### [Assignment]
Under this line are records; the part from the line containing "thumb mcp: (91, 77)" through the line containing "pinky tip: (150, 161)" should be repeated exactly. Please exclude pictures.

### [Recorded information]
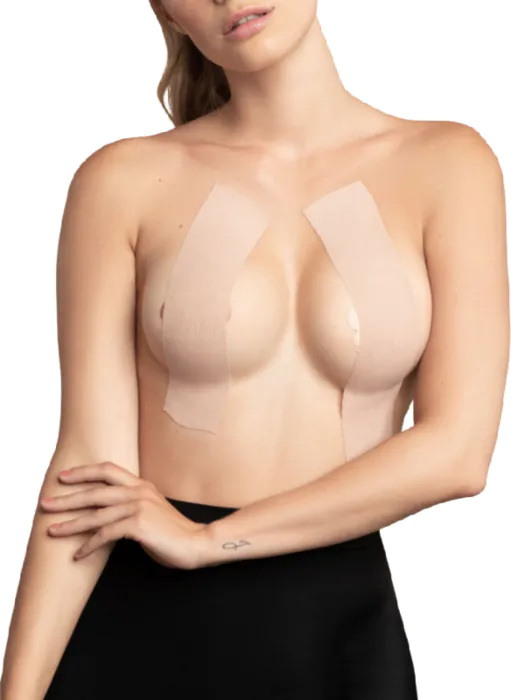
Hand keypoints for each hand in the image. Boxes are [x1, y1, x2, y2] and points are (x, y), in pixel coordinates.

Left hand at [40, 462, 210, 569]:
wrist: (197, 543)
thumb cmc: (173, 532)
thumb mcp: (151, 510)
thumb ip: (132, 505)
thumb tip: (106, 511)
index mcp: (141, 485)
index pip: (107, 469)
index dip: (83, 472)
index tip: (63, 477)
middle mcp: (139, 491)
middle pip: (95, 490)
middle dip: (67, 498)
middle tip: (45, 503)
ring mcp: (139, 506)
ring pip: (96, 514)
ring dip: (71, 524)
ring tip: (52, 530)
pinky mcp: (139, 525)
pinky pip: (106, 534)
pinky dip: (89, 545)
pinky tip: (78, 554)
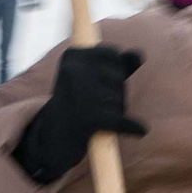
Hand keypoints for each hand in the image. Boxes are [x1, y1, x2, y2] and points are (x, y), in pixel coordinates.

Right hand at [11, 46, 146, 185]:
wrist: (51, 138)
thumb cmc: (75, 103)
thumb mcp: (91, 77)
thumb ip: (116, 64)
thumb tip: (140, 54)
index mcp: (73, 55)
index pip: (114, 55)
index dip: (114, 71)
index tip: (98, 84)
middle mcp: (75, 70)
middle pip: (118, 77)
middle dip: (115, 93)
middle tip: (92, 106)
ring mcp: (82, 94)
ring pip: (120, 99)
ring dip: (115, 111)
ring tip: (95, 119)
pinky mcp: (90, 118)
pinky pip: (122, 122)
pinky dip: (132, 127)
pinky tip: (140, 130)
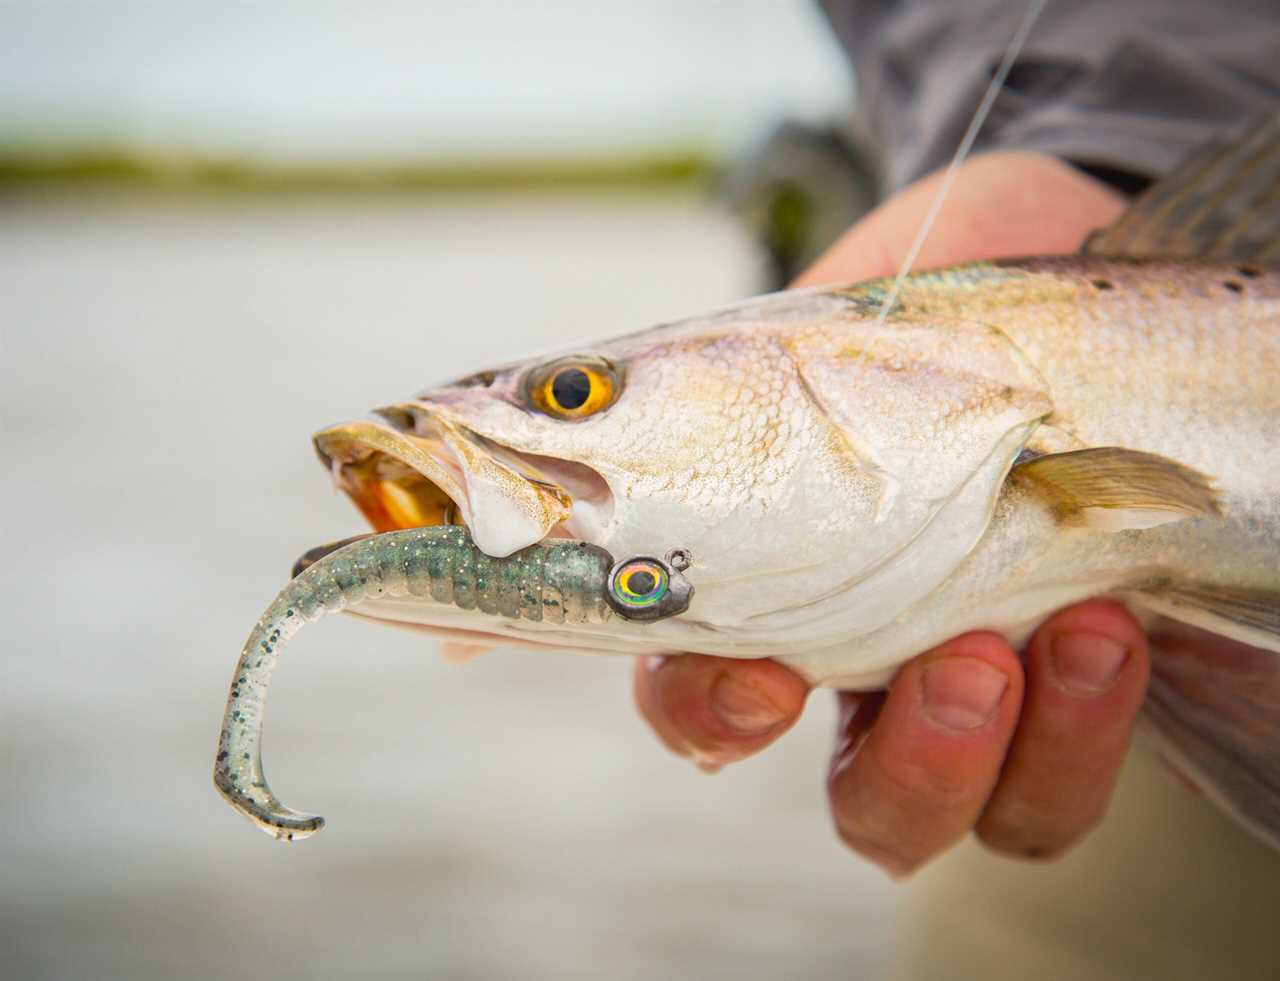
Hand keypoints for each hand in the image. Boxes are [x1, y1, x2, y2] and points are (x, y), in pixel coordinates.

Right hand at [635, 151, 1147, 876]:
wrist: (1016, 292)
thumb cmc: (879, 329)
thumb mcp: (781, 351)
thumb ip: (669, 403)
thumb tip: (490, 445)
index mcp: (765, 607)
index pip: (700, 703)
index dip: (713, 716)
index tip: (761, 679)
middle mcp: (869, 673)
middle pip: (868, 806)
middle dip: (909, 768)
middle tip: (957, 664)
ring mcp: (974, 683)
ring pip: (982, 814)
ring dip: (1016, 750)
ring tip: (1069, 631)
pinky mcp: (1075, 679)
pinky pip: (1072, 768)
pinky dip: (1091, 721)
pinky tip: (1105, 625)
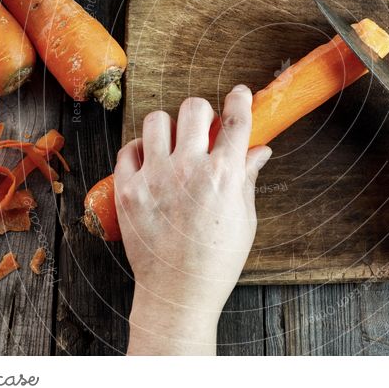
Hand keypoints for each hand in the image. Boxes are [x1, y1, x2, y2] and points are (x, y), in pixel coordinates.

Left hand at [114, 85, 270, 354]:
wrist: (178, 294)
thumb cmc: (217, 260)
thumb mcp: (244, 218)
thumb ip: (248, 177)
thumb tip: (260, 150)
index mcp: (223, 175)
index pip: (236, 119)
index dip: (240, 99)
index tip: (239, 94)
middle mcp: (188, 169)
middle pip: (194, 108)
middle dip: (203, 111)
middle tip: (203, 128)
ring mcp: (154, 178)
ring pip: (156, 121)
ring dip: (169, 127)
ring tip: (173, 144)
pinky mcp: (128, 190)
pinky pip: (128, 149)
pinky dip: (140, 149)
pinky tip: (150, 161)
==
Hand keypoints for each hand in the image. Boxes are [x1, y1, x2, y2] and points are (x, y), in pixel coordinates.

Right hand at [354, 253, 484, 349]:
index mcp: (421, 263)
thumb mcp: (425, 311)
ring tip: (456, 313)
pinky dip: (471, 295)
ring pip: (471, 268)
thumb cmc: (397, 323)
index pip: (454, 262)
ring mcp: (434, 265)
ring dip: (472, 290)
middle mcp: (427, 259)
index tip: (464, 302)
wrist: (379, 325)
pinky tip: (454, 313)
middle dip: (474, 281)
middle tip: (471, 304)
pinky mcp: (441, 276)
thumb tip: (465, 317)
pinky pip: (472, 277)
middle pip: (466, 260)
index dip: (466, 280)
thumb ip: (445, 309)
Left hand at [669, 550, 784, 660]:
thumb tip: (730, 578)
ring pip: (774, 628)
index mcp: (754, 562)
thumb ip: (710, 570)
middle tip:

### [Solution to this problem]
thumb mcp: (91, 77)
thumb ip: (116, 64)
thumb tip: (140, 54)
index mcp: (73, 55)
index pip: (114, 55)
index dip: (114, 71)
index tip: (98, 84)
middle mcp: (75, 70)
middle pip: (118, 77)
middle dip: (115, 93)
middle tip: (92, 106)
ring mcp: (82, 94)
ring pip: (120, 99)
ring dip: (115, 111)
ring tip: (95, 119)
pinky mcp: (90, 118)
pinky pip: (122, 122)
pinky dip: (132, 127)
pinky tip: (140, 130)
Hand keypoints for each hand in the image. Boxes are [x1, y1, x2, y2] and points are (x, y), in pixel coordinates.

Right hand at [635, 151, 1147, 876]:
wrist: (1016, 292)
thumb cmc: (879, 329)
thumb mcp: (781, 351)
thumb ip: (669, 403)
thumb tip: (490, 445)
index mcp: (765, 607)
index pip: (700, 703)
index dip: (713, 716)
index tip: (761, 679)
middle mcp: (869, 673)
middle pip: (868, 806)
middle dip: (909, 768)
middle tip: (957, 664)
ring mcp: (974, 683)
ring pip: (982, 814)
ring dip: (1016, 750)
ring tip: (1069, 631)
pinky mcp: (1075, 679)
pinky pip: (1072, 768)
pinky dip: (1091, 721)
pinky tip: (1105, 625)
Hand keypoints for each hand in the image. Boxes are [x1, y1, x2, y2] and points are (x, y), in pixel coordinates.

Left hand at [114, 85, 270, 354]:
wrist: (178, 294)
thumb cmc: (217, 260)
thumb mcp: (244, 218)
thumb ip: (248, 177)
thumb tip: (260, 150)
index mcp: (223, 175)
index pip: (236, 119)
index dip: (240, 99)
index tip: (239, 94)
middle mcp: (188, 169)
middle pip: (194, 108)
middle dip: (203, 111)
middle tip: (203, 128)
ring mcp: (154, 178)
ring pip: (156, 121)
ring dip: (169, 127)
ring tip: (173, 144)
pinky mcp: (128, 190)
pinky pip: (128, 149)
pinky dip: (140, 149)
pinky tip: (150, 161)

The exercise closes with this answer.